Öte yandan 2010 yılında Sleep ‘de yayımlanan bir çalışma3, uyku eksikliği bulunan katılımcıların diğer insanların duygularını ve sosyal ilişkilerini tanımlayabilme konusunda daha kötü oldukları bulgusuna ulaştı. Yorgun insanlar, gündelik yaşamın hemen hemen en önemli parçasını oluşturan iyi kararlar alma noktasında güçlük yaşıyorlar. Aslında bilim insanları 100 yıldan fazla bir süredir, aşırı çalışmanın verimlilik ile eşdeğer olmadığını söylüyorlardı ancak sistemin kendi doğası bu durumu gözardı etmek için zaten hazır haldeydi.
2004 yılında iş yeri araştırmacısı Tom Walker şöyle diyordu:
“1890’larda, çalışanlar günlük 8 saatlik çalışma dilimiyle denenmiş ve işçi-başına düşen toplam çıktının arttığı görülmüştü. 20. yüzyılın ilk 10 yıllık diliminde, “bilimsel yönetimin” yaratıcısı Frederick W. Taylor azalan iş saatlerinin işçi başına düşen verimi önemli oranda artırdığını belirtmişti.”
Harvard Business School yaklaşık bir yüzyıl sonra bu deneyi4; –Karl Marx’ın tanımıyla– kol emekçileri yerine kafa emekçileriyle tekrarladı ve hâlâ geçerli olduğu bulgusuna ulaştı. Öte yandan örnek teşkil etmesi açısından, Sosyalist Rusya’nın –sosyalist kaldığı süreçte– 3×8 şeklinde formülüze ettiği zaman dilimi gerçekten de verimi üst düzeye taşımıştı. Tahmin edildiği gibi; gerekli molalar (geceleri ve hafta sonları gibi) çalışanları daha verimli yapıyor.

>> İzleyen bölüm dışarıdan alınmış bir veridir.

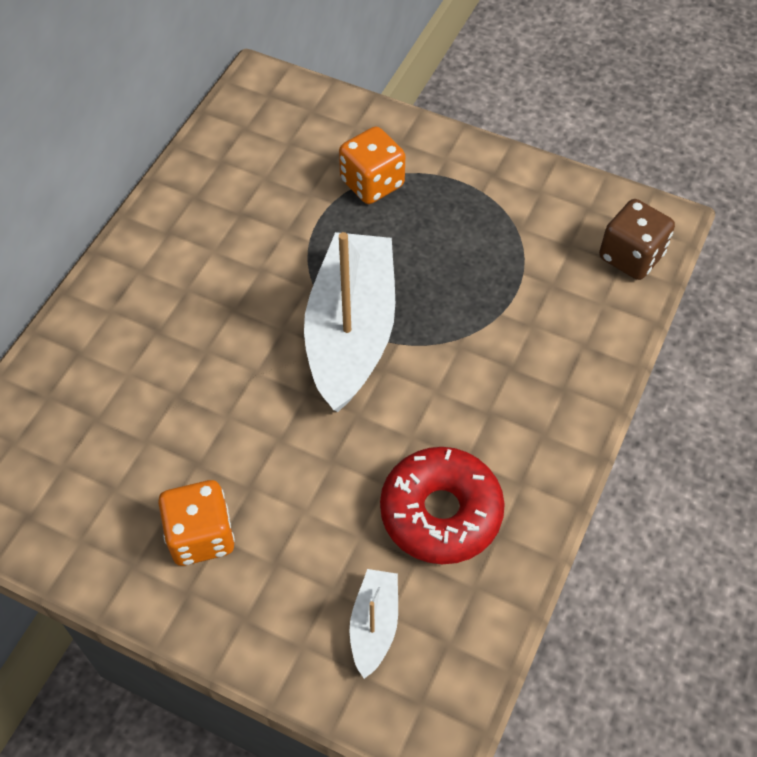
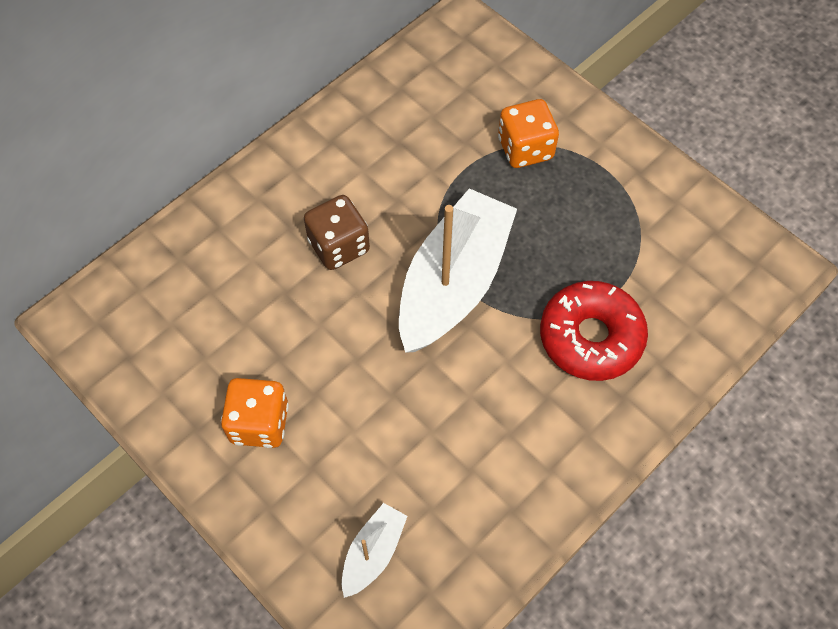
camera: 20 degrees right, 5 degrees up
red donut [380,447,505,564] -> red donut moved to [540,281,648,381]
brown dice [599,199,675,280] -> brown dice moved to [304,195,370,270]

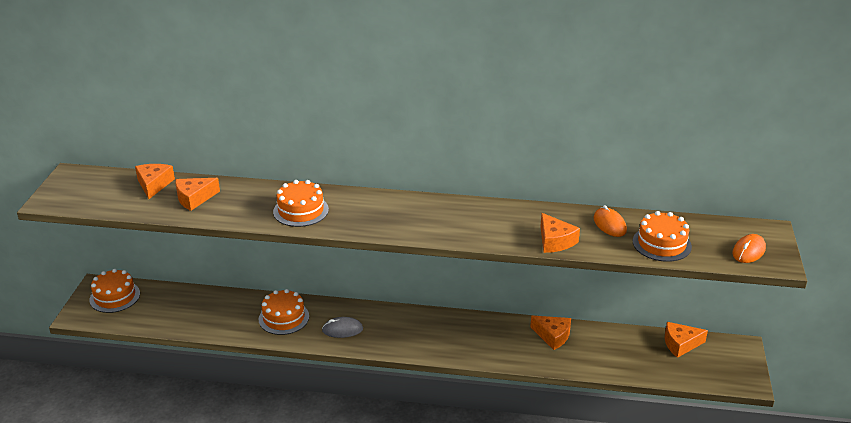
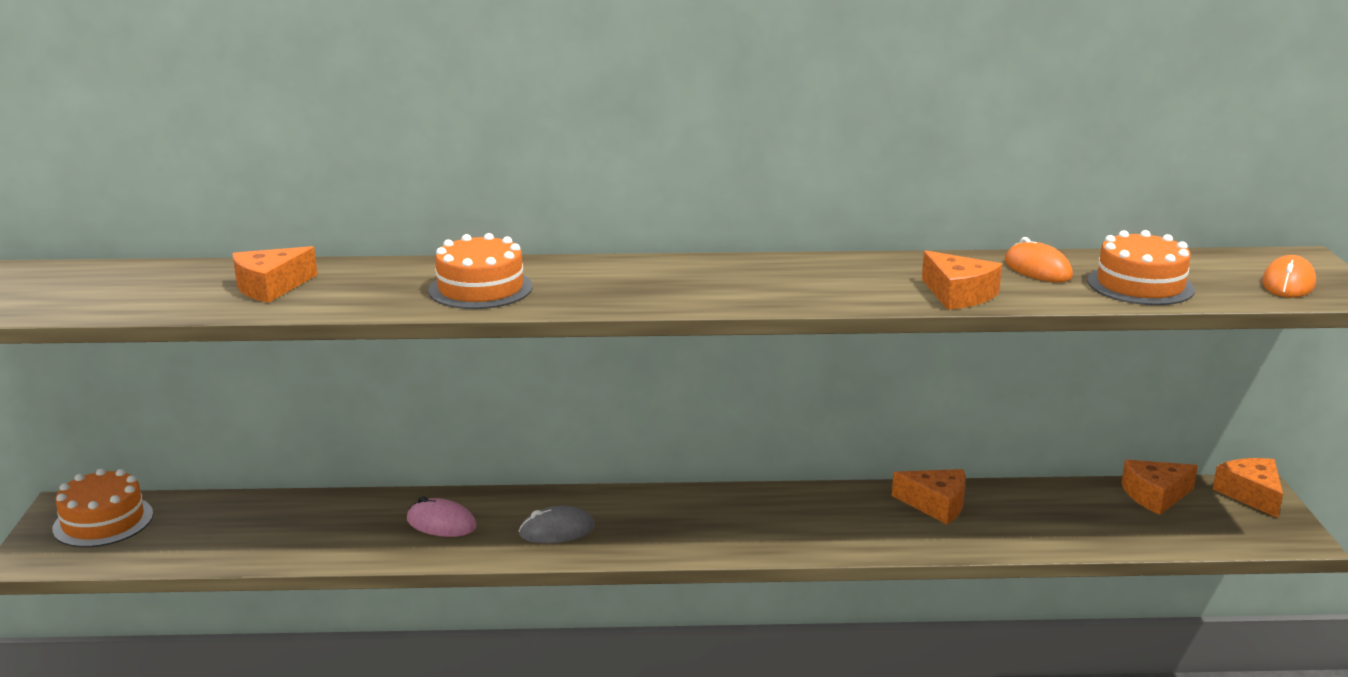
camera: 10 degrees left, 10 degrees down
orange cheese [135,164,175,199] -> orange cheese moved to [1213,458,1283,518]
orange cake [259,289,309,335] -> pink mouse [407,497,477,537]

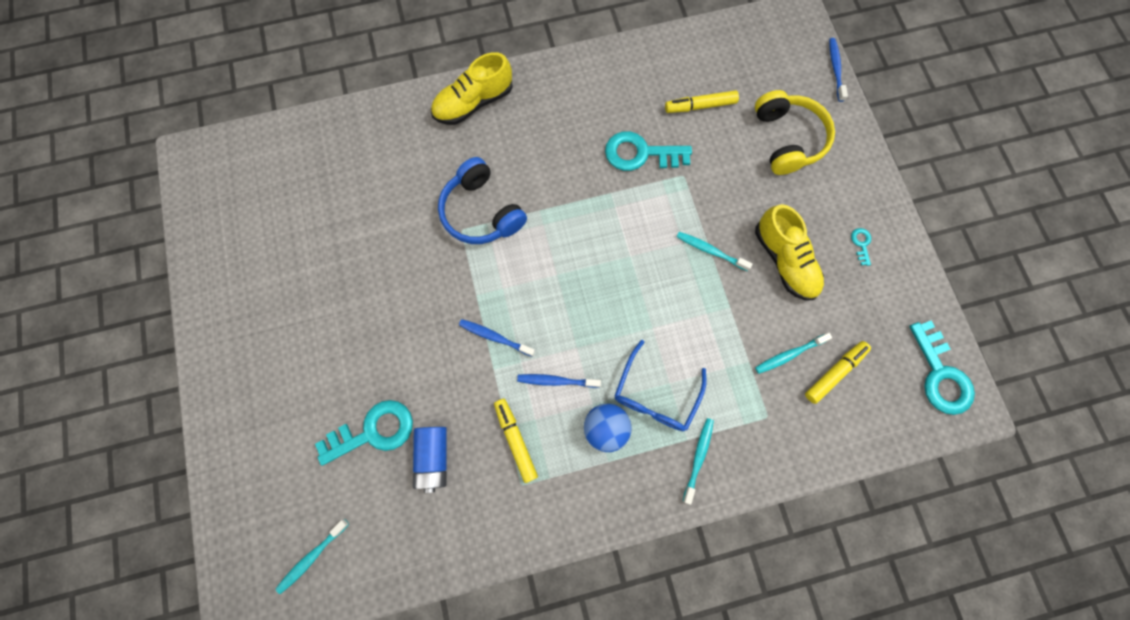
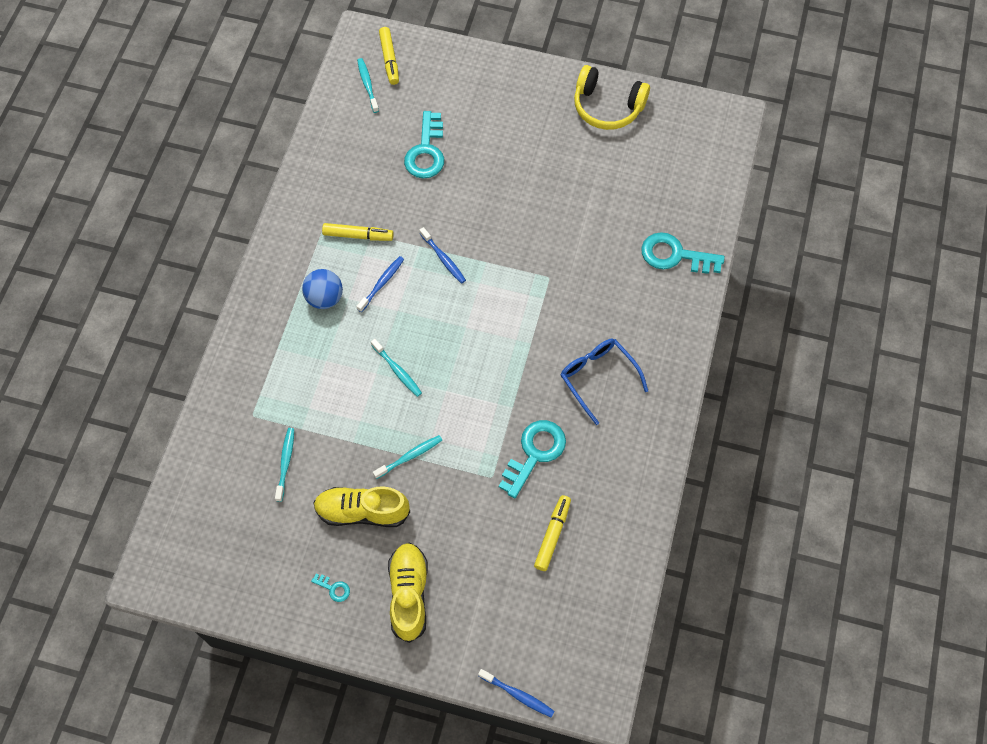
camera: 120 degrees right, 10 degrees down
blue battery [413,427,447,493] -> none
yellow shoe [431,52,513,125] -> yellow shoe moved to [388,543,428,643]
blue headphones [438,157,527,244] -> none
blue toothbrush [459,319,535,357] -> blue toothbrush turned 90 degrees clockwise [419,227,466,284]
blue glasses [614,340,706,431] -> blue glasses moved to [561,339,648,425]
turquoise toothbrush [683,418,714,505] -> turquoise toothbrush moved to [371,339,422,397]
yellow headphones [755,90,835,175] -> yellow headphones moved to [574,65,650,130]
yellow marker [805,341,871,404] -> yellow marker moved to [379,27,399,85]
turquoise key [909,320,975,415] -> turquoise key moved to [641,232,725,274]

Özetle, aşırı iş yükü hikayesi eksilen dönütlere sebep oluyor: “Aşırı çalışmaya devam et çünkü yapacağımız çok daha anlamsız işler var.”
Tam bu noktada, Eylül 2015`de Amerikalı araştırmacıların yaptığı ve okula gidiş günlerinin 4 güne indirilmesinin akademik performansın bazı alanlarını artırdığını gösteren çalışmasını5 paylaşmak da manidar olacaktır. Geçmiş araştırmalar aynı durumun iş günleri için de geçerli olabileceğini göstermişti.
Sonuç olarak yapılan araştırmalar tek bir noktaya işaret ediyor. Ve asıl soru şu: Daha fazla çalışmanın bizi daha verimli kıldığına dair herhangi bir bilimsel delil ortada yokken, neden hala 14 saate varan –ve bazen aşan– çalışma saatleriyle kendimizi öldürmeye devam ediyoruz?
Belki de artık bütün varlığımızı işlerimize bağlamaya bir son vermenin zamanı geldi. Hayatımızın en güzel yıllarını bir ofis içerisine sıkıştırarak sürdürmekten ziyade, çalışma rutinimizi bilimsel temelli veriler etrafında yeniden planlamaya başlayabiliriz.